Аннотация: The chiral azapalladacycles have found wide use as reagents for racemate resolution, enantiomeric purity determination, asymmetric synthesis, and more recently – as enantioselective catalysts. All these applications require correct information regarding their enantiomeric composition. Conventional approach is based on chiral derivatizing with an alpha-amino acidate auxiliary ligand following by determination of diastereomer ratio using the 1H NMR spectroscopy. However, employment of such method becomes to be highly problematical in the case of CN-palladacycles of complicated structure.
Our research was devoted to application of the 31P NMR spectroscopy for solution of this analytical task. The key to this idea implementation was the usage of P-donor chiral derivatizing agent. As the reagent of this kind we have selected the phosphinite derivative (RC)-Q of the available terpene (1R,2S,5R)-menthol. The efficiency of this approach is illustrated below by the examples of planar chiral CN-palladacycles derived from [2.2]paracyclophane imine (D1) and N,N-dimethylaminomethylferrocene (D2) (Scheme).
This method seems to be especially valuable for the case of CN-palladacycles prepared by asymmetric cyclopalladation, exemplified here by scalemic dimer (Spl)-2. 31P NMR spectrum of its phosphinite derivative contains two signals of (Spl,RC)-2 and (Rpl,RC)-2 diastereomers in 95.5:4.4 integral ratio, corresponding to its enantiomeric enrichment to 91% ee. To note, only one signal was observed in the 31P NMR spectrum of phosphinite derivative (Rpl,RC)-1 of optically active imine dimer D1, that confirms its complete enantiomeric purity (>98% ee).

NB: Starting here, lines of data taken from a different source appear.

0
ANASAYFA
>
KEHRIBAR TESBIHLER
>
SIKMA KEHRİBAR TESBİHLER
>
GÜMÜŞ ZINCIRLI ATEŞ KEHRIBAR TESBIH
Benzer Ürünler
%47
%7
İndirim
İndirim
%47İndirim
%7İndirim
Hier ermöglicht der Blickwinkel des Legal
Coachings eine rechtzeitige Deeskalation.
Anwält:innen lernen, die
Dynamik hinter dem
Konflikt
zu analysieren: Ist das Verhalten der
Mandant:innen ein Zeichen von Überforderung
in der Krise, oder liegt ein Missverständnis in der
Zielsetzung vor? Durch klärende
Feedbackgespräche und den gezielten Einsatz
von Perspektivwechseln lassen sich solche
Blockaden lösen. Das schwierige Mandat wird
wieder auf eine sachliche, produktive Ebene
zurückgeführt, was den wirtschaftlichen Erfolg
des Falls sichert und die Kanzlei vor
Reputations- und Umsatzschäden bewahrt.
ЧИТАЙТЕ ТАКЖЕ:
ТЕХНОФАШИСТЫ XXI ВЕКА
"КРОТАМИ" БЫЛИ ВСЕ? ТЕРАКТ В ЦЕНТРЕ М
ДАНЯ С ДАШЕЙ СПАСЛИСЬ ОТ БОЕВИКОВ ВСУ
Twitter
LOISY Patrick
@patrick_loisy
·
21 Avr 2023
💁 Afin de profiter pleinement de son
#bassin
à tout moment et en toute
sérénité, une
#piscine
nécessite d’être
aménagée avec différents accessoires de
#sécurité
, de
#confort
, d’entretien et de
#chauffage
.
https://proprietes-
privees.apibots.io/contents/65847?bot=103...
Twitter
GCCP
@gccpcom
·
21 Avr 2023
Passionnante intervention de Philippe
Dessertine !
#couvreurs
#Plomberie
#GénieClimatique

Several advantages of this method have to be mentioned: (i) diastereomeric phosphinite derivatives 1 and 2 are quantitatively formed in situ at room temperature; (ii) the reagent (RC)-Q coordination with CN-palladacycles occurs regiospecifically in trans(P,N)-geometry; (iii) tight phosphinite bonding excludes any complications from dynamic processes; (iv) a rather large diastereomeric signal dispersion for adducts (Spl,RC)/(Rpl,RC)-1 and (Spl,RC)/(Rpl,RC)-2 derived from racemic dimers rac-D1 and rac-D2 (9.5 and 1.4 ppm, respectively) provides high exactness in determination of CN-palladacycle enantiomeric composition; (v) this method is universal and applicable to any non-phosphorous palladacycles.